San Diego Union Tribune

September 8, 2005

Air Force to add unmanned aircraft
2 S.D. companies getting big orders

By Otto Kreisher
COPLEY NEWS SERVICE

WASHINGTON – Although it is still designated a test vehicle, the Global Hawk unmanned aircraft has flown more combat hours over Iraq than any other airplane and was responsible for spotting more than half of the Iraqi air defense facilities hit by U.S. and coalition forces in the Iraq war, Air Force Lt. Col. Scott Winstead said yesterday.

And Predator unmanned air vehicles used their powerful sensors and guided missiles repeatedly in direct support of U.S. ground forces, including Marines who were locked in the battle for Fallujah, Air Force Maj. Larry Gugianous added. "The Marines at Fallujah loved us," Gugianous said.

Because of the major contributions to the operations in Iraq by those UAVs, both developed by San Diego-based firms, the Air Force plans to buy a large number of them and expects other U.S. agencies to buy them for domestic missions such as disaster relief and border security, said Lt. Gen. Donald Hoffman, who is involved with Air Force unmanned aircraft operations.

Hoffman said the Air Force plans to buy 51 Global Hawks, but would like to have more, and intends to buy more than 100 original "A" model Predators and a significant number of the larger, more powerful Predator B.

The Global Hawk, including its support systems, costs roughly $50 million a piece. The Predator comes in at about $17 million, including support systems.

Global Hawk is the largest of the U.S. unmanned aircraft and conducts 30-hour reconnaissance missions at 65,000 feet, providing detailed intelligence information with powerful optical or infrared cameras and radar. It is built by Northrop Grumman Unmanned Systems, headquartered in San Diego.

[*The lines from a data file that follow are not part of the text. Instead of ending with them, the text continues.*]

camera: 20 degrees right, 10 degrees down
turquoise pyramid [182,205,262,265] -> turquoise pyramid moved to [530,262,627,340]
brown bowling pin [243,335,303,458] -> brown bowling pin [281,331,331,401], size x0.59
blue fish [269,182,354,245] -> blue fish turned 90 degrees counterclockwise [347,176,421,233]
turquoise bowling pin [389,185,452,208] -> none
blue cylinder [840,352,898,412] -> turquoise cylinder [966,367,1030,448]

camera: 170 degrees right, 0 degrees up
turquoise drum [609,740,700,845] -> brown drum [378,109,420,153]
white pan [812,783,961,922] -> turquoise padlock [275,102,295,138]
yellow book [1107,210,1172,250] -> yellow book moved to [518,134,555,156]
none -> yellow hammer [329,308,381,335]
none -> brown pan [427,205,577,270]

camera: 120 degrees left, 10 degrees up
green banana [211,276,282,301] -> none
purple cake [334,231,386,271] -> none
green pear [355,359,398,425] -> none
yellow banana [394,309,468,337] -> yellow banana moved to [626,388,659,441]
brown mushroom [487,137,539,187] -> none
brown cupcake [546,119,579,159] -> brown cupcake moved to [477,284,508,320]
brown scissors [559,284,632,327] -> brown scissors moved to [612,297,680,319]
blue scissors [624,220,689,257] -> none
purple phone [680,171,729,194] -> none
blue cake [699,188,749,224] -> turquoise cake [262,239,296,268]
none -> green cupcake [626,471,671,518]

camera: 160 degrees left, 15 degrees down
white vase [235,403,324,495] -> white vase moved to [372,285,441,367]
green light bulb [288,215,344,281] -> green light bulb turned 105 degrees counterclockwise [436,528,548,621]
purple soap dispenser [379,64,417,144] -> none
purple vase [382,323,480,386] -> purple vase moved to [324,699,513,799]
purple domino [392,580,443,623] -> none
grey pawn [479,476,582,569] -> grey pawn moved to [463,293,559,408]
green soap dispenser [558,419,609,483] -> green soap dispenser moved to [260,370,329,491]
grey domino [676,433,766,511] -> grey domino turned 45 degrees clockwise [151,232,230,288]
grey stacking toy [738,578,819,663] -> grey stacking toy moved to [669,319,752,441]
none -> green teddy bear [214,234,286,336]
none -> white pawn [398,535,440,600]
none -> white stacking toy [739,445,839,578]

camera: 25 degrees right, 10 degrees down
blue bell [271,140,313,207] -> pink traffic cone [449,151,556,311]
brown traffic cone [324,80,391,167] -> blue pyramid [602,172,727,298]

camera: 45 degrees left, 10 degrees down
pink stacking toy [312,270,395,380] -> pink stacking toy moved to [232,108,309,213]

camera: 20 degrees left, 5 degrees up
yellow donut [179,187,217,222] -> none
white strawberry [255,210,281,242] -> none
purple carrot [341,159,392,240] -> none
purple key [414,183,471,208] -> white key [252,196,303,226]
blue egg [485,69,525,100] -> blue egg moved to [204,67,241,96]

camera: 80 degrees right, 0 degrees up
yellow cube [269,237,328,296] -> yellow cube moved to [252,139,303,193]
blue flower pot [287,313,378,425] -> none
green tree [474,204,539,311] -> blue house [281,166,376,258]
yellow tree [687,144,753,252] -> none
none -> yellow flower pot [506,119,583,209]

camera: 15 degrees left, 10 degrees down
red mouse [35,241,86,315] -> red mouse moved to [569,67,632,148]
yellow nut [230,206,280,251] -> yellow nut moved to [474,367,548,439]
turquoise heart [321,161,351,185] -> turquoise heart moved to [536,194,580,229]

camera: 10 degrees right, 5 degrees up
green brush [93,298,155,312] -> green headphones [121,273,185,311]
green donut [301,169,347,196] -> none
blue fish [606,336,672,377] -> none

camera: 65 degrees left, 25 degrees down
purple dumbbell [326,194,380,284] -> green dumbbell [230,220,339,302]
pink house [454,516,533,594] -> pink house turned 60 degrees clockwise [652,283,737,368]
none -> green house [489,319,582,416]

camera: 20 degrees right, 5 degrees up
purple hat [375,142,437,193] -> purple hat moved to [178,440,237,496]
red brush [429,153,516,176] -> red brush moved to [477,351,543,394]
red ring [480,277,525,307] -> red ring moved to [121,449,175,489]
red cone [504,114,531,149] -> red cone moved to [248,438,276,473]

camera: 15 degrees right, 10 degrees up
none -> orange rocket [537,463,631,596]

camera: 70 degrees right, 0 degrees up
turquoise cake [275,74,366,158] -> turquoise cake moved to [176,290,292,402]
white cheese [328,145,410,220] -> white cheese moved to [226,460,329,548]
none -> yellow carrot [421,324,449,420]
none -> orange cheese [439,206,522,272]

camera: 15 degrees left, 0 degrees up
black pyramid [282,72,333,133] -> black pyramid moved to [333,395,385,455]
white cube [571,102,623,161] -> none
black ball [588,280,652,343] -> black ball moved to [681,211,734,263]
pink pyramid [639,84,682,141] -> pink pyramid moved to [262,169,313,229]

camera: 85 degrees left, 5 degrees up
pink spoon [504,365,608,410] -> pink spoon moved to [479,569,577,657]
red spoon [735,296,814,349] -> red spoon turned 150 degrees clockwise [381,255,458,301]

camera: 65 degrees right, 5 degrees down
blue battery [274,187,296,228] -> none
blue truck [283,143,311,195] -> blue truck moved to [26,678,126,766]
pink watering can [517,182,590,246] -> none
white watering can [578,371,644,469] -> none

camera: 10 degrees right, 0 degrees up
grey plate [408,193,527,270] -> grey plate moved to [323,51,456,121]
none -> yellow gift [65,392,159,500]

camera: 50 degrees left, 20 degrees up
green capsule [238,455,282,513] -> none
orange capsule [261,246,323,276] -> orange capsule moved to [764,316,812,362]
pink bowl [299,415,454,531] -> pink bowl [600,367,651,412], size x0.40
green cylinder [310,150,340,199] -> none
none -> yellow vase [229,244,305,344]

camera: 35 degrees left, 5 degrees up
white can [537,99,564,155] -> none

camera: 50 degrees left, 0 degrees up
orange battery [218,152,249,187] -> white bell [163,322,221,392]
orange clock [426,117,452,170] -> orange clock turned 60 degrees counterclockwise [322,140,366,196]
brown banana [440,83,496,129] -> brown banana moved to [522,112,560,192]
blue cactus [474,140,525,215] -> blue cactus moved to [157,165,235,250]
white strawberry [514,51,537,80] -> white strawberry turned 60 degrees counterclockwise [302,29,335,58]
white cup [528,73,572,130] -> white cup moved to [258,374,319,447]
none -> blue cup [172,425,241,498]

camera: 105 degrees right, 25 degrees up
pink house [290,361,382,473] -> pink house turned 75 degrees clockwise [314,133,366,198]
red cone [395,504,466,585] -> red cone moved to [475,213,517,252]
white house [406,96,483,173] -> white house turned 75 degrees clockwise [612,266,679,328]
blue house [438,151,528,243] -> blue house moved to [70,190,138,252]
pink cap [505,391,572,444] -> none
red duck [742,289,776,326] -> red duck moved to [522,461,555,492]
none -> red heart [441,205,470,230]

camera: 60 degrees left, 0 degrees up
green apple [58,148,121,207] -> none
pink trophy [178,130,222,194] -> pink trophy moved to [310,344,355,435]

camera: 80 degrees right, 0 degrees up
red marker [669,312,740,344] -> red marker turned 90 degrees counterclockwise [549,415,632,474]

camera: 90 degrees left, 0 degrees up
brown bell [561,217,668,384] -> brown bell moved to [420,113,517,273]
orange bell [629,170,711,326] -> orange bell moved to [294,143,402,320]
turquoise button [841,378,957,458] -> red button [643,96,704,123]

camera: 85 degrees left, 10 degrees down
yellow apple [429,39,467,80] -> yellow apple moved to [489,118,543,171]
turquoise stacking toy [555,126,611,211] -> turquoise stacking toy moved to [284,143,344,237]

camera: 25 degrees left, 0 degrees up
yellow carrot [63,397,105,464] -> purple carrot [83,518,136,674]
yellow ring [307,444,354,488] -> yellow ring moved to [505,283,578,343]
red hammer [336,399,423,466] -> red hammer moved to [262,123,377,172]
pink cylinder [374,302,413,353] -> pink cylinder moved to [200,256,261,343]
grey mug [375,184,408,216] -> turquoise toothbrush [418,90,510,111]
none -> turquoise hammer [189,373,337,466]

Three test-model Global Hawks have been used in the Iraq-Afghanistan combat zone. Two crashed because of suspected programming errors, but one is on its third tour and has accumulated 4,300 flight hours. Winstead, operations director for the 12th Reconnaissance Wing at Beale Air Force Base, which operates the Global Hawk, described a number of missions in which the high-flying spy plane responded to request from ground troops and supplied imagery of suspected enemy positions in their path.

He said the wing is receiving the first production version Global Hawks and will send two to the Iraq-Afghanistan theater next month, allowing expanded operations. Then the unit will receive aircraft it can use to train more crews, Winstead said.

Gugianous, like Winstead a veteran jet pilot who has shifted to the unmanned aircraft, said there are 27 Predators in the Central Command region, flying missions around the clock. The Predator, built by San Diego-based General Atomics Aeronautical Systems, can carry two Hellfire guided missiles and can attack enemy targets it finds with its sensors, which are similar to those carried by the Global Hawks.

He described missions in which Marines using a mobile control system, called Rover, directed a Predator to attack an enemy position firing on them in Fallujah. He quoted a Marine commander saying: "You saved Marines' lives and killed America's enemies. It doesn't get any better than that."